> Exercise instructions
Return the run of lines below that opens with the line containing "e of the Ginny Weasley Bravery Ma" and closes with the line containing "to celebrate Ginny’s", keeping each one exact.

> Data under study
"""

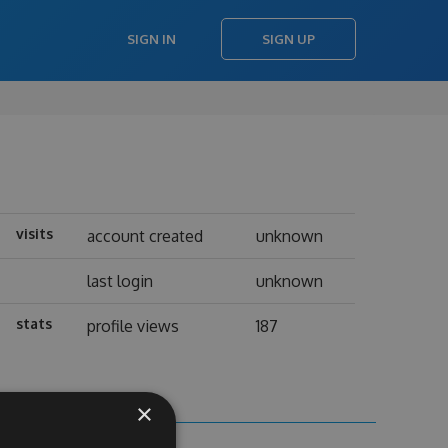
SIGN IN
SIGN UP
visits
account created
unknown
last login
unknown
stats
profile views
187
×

"""
"""

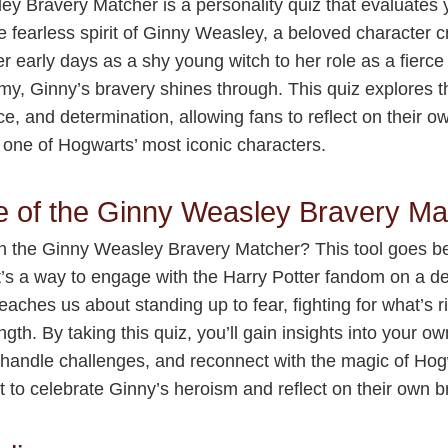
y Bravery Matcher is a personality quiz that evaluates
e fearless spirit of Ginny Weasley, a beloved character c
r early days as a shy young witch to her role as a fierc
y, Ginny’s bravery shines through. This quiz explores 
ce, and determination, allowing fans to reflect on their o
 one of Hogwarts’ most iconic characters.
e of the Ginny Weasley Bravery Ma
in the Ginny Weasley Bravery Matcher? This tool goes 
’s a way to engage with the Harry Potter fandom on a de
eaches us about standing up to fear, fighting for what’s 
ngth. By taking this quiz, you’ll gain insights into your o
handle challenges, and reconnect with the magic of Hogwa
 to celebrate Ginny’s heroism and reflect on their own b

"""
"""

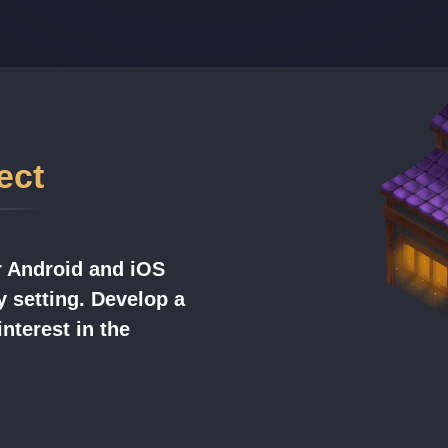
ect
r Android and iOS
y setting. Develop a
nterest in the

"""

> Completed task
e of the Ginny Weasley Bravery Ma
in the Ginny Weasley Bravery Matcher? This tool goes 
’s a way to engage with the Harry Potter fandom on a de
eaches us about standing up to fear, fighting for what’s 
ngth. By taking this quiz, you’ll gain insights into your o
handle challenges, and reconnect with the magic of Hogwa
 to celebrate Ginny’s heroism and reflect on their own b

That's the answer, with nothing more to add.